I'm tired after my third twelve hour shift this week with an unexpected doubling back from last night into today. That was totally unexpected, but someone did get sick and another had a house fire yesterday, so that five thirty call in the morning had me moving. I kept moving enough today to not feel the weariness, until about six thirty. I am so tired, food does not appeal to me. I manage a peanut butter and dried mixed berries sandwich, and some corn chips. Cookies sit unopened on the kitchen table.
I'm compelled to write. I love the feel of words crawling from my fingers. I know what I write this evening will be small.

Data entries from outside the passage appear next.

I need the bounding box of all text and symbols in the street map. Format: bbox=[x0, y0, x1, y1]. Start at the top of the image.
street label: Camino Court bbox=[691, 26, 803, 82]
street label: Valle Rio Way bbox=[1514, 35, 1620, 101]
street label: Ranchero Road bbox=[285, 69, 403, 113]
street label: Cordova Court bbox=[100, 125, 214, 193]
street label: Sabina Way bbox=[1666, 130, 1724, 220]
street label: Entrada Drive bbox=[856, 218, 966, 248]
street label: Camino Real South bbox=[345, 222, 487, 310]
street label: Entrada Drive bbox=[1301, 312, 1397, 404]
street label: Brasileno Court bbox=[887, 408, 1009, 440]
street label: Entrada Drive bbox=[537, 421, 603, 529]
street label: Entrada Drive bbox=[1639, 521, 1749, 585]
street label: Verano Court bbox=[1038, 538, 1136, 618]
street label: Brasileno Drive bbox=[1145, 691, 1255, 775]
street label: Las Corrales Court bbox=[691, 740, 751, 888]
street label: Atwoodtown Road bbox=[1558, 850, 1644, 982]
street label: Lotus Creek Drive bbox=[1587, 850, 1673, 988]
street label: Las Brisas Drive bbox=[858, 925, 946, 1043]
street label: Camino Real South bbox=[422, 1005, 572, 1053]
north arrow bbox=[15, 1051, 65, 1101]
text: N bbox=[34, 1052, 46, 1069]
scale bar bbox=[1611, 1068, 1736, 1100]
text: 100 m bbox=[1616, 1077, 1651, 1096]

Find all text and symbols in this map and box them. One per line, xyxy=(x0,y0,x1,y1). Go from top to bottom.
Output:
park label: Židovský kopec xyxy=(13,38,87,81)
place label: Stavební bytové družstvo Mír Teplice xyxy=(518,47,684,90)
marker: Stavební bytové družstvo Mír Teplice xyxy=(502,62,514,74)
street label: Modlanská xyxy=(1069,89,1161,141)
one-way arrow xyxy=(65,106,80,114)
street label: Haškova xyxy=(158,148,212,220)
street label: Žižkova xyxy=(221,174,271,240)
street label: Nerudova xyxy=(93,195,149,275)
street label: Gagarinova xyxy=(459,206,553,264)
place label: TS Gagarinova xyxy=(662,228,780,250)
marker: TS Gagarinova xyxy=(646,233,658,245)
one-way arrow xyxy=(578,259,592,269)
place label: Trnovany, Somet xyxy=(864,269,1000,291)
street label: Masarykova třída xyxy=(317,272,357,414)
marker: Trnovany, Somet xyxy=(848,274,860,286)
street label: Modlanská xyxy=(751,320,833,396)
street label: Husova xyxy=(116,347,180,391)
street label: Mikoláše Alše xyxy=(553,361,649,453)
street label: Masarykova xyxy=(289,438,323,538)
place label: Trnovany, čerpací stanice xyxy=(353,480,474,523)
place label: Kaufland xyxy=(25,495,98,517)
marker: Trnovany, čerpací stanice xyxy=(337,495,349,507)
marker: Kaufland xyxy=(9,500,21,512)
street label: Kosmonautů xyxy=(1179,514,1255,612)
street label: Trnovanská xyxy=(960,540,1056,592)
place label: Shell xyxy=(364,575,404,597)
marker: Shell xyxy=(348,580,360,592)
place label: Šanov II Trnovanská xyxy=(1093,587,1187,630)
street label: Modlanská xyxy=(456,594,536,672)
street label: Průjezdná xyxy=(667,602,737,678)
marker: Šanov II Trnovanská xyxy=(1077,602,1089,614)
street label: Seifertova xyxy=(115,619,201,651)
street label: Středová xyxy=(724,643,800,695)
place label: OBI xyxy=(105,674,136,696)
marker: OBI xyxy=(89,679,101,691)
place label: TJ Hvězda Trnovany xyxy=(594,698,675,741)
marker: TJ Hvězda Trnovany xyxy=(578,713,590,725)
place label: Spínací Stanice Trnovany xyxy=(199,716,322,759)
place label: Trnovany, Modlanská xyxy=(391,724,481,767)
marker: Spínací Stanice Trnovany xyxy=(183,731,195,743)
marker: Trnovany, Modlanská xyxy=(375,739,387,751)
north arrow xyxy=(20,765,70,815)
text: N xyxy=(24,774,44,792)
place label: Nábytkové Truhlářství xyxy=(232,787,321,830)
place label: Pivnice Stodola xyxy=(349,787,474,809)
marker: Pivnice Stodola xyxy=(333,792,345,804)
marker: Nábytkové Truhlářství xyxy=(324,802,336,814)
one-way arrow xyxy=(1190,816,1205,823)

I shouldn't probably write at all for public eyes, but I see there aren't too many reading anyways, so I will hit the orange rust button above this space to publish.
I wonder about my writing. Will it take off? No one has responded to my last post. I feel discouraged. I won't give over to the tiredness to fuel my discouragement. I know tomorrow, a kiss of God will come. So, I have posted. I am built up by reading other posts. What would I do if I gave up writing? Gardening? I can write in all weather, great for where I live as that is one thing that can't be depended upon- weather.
I listen to the crickets, glad for the bright days, warm sunshine and night slowly cooling. I feel peace. Waiting is hard, I want it all now and think if I hesitate I'll lose. Circumstances teach me patience and to wait on God's time, because really what else is there?